Yes, but the other side of the coin of airline deregulation is that there fewer routes to smaller airports and/or they are more costly. There is a large fixed cost associated with providing service to each airport and because of this, airlines have decided to either hike up prices to make the route semi-viable or stop service altogether.
While this may be good for the airline, it's not necessarily good for the people that are now forced to drive multiple hours to the nearest airport.
I would think that something similar would happen if the trains were deregulated.
Having lots of big jets flying 75% empty would mean much higher ticket prices overall. The economics of airliners is such that they need to be full to make money.

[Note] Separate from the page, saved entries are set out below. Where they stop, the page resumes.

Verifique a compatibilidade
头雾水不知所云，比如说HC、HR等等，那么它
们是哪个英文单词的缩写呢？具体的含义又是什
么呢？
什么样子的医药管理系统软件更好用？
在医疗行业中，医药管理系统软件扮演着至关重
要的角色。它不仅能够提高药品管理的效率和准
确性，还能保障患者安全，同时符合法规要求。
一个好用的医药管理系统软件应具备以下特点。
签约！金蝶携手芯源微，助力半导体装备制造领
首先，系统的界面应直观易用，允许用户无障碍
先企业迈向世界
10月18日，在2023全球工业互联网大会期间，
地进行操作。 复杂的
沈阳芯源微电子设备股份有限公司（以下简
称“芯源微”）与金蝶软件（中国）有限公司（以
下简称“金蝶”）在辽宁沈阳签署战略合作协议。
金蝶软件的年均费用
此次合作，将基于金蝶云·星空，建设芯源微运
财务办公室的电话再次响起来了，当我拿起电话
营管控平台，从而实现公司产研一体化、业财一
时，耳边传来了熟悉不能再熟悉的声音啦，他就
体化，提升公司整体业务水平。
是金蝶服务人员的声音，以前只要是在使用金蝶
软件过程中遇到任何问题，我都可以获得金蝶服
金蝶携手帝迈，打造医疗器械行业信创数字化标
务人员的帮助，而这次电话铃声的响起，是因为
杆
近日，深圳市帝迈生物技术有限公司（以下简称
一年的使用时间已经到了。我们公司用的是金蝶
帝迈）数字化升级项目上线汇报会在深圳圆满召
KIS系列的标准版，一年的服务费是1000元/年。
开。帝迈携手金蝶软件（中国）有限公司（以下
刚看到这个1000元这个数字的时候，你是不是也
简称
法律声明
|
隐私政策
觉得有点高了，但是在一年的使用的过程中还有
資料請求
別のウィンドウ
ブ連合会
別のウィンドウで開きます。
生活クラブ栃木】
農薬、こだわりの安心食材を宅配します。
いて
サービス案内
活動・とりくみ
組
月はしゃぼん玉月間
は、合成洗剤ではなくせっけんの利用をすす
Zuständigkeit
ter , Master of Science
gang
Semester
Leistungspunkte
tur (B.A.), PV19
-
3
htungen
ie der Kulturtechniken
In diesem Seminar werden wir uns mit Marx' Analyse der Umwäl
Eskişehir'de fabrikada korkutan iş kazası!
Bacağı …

I don't have figures handy, but airline fares (adjusting for inflation) are much, much lower today than when the government set routes, schedules and fares.
The hub and spoke system common today evolved out of the deregulation. Smaller airports are served by small "commuter airlines" today, not big empty jets.
Some bigger airports don't have the luxury of being a hub to any airline and get crappy service as a result. Indianapolis has a nice new facility but you're lucky to get a direct flight from other major cities outside the surrounding region. The few that exist are punitively priced at often 2x the cost of connecting through a neighboring hub.
The U.S. partly mitigates this by subsidizing service to smaller airports, via the $250m/yr Essential Air Service program [1]. This was part of the deregulation bill, thrown in to mollify representatives of smaller towns and rural areas, who otherwise would have opposed deregulation.
And not a totally unreasonable approach if the politicians want to maintain a specific capability, much better than making the entire market inefficient.
While this may be good for the airline, it's not necessarily good for the people that are now forced to drive multiple hours to the nearest airport.
I would think that something similar would happen if the trains were deregulated.